Amigos, muchísimas gracias por todos sus consejos.

Le cuento que después de seguir sus recomendaciones, finalmente la *solución estaba en dar un pinchazos a algunas soldaduras frías* (miren el video) que lo mas probable por "la edad" de la radio y por las condiciones en que la encontré (la basura) no hayan estado haciendo el contacto correcto: la frecuencia FM ya suena al mismo volumen que la AM, voy bien 

Ahora solo queda corregir la casetera. Buscaré la correa en el comercio para verificar el funcionamiento. Lo primero sera reparar el ruido de masa con las sugerencias que me han dado.

Una vez que haya resuelto "lo del ruido", *quiero poner una entrada para conectar pendrives, celulares, etc*..., es posible hacer eso??, me refiero a la instalación de una hembra stereo de plug chico para conectar un cable que me permita conectar esos dispositivos y *aprovechar el ampli de la radio*...así mezclo "lo viejo con lo nuevo"


----------



## farlin (Nov 23, 2016)

chagolkt dijo:
			
		

> no se kual sea tu motivación para dejarla al 100



Hola, amigo. Mi motivación es solo por "nostalgia" y de paso contribuir un poco en reciclar elementos que parecen inservibles. Como mencioné al comienzo, esta radio fue rescatada de un basurero, por lo que pensé que seria buena idea "revivirla".

Tu idea me parece muy buena. Ojala pongas algún video o foto para ver como quedó tu creación híbrida: un aparato digital con apariencia análoga.

Saludos!


----------



## Gatxan (Nov 25, 2016)

Si quieres ponerle una entrada para MP3 o lo que te apetezca, la manera más simple es localizar por dónde entra la señal de audio al potenciómetro de volumen e intercalar un jack de 3,5mm con conmutación, algo como lo de este diagrama adjunto. 
La idea es cortar las pistas que llevan el audio al potenciómetro, y las que vienen de las etapas anteriores entrarían por las patas 4 y 5 del conector y saldrían hacia el potenciómetro por las patas 2 y 3. 
De esta manera, cuando instertes tu jack, se desconectaría el audio que viene de la radio ó cassette, y pasaría directo al control de volumen y sección de potencia tu audio externo.


----------



## unmonje (Ene 23, 2022)

farlin dijo:


> ¡Hola amigos!
> Un gusto saludarlos.
> Les quiero contar que encontré tirada en un basurero una linda radio cassette ochentera. Según su dueño estaba inservible, pero en esta vida nada es inservible así que me la regalo y me fui con la convicción que volvería a sonar.
> La desarme y revisé, y claro, no daba señales de vida. Seguí sacándole polvo, telarañas, barro, grasa etc.., hasta que SONO!, valió la pena el esfuerzo y haber decidido rescatarla.
> ...


Hay en Argentina en el barrio de Balbanera, en la calle Boulogne sur Mer, esquina Valentín Alsina  una casa que aún tiene correas --> Teléfono 011-4865-4226 , por ahí te mandan una encomienda con varias correas, incluso algun cabezal.

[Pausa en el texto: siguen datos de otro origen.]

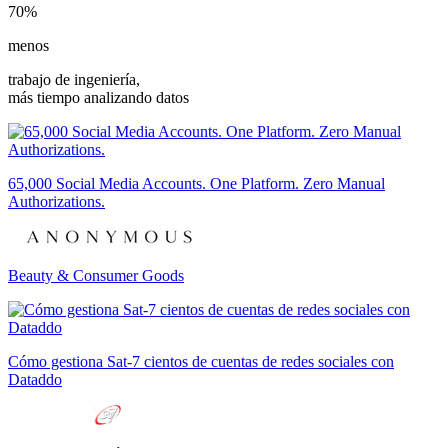
70%
menos
trabajo de ingeniería,
más tiempo analizando datos
65,000 Social Media Accounts. One Platform. Zero Manual
Authorizations.
Beauty & Consumer Goods
Cómo gestiona Sat-7 cientos de cuentas de redes sociales con
Dataddo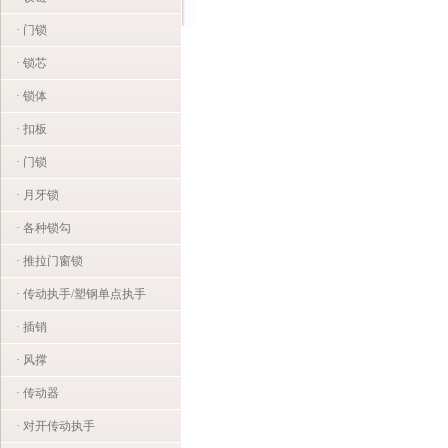
· 门锁
· 锁芯
· 锁体
· 扣板
· 门锁
· 月牙锁
· 各种锁勾
· 推拉门窗锁
· 传动执手/塑钢单点执手
· 插销
· 风撑
· 传动器
· 对开传动执手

Localizador de  Google MAP    --->  9HVV+R6 Buenos Aires



farlin dijo:


> Gracias por las gentiles respuestas.
> Buscaré las correas y revisaré las soldaduras del cabezal.
> 
> Porque la FM suena tan despacio y no enciende la luz roja "FM STEREO"???, por donde puedo empezar revisando???


No lo quiero liar a usted pero trataré de explicarle....
En una emisora de FM estereo, cuando la señal de entrada es baja o imperfecta, no alcanza la amplitud, para decodificar la señal de 19khz que viene como sub-portadora, que se usa para separar los 3 canales, entonces solo se escucha en MONO.
¿ que 3 canales ?  A ,B , AB


----------



## DOSMETROS (Ene 23, 2022)

Si , la historia completa es una risa , un muchacho amigo estaba reparando un grabador de esos grandes que en cassette solo andaba un canal.

Le había cambiado integrado de salida , llave selectora radio-cassette , integrado del pre y no se cuantas cosas más y seguía sin audio un canal del cassette , todo despeinado , cara de loco , los anteojos en la punta de la nariz , lo miro , me siento , pongo el aparatazo sobre mis piernas , saco cassette , meto dedo para accionar el seguro y le mando récord stop varias veces a lo loco , quito dedo , meto cassette y le doy play  ...ASUNTO SOLUCIONADO ... la llave de cambio record-play se ensucia al no usarla , sus contactos bañados en plata se ponen negros , es imposible desarmarlas para limpiarlas y cambiarlas sería un desastre !

Mi amigo quedó con cara de loco sonriendo porque se lo había arreglado


----------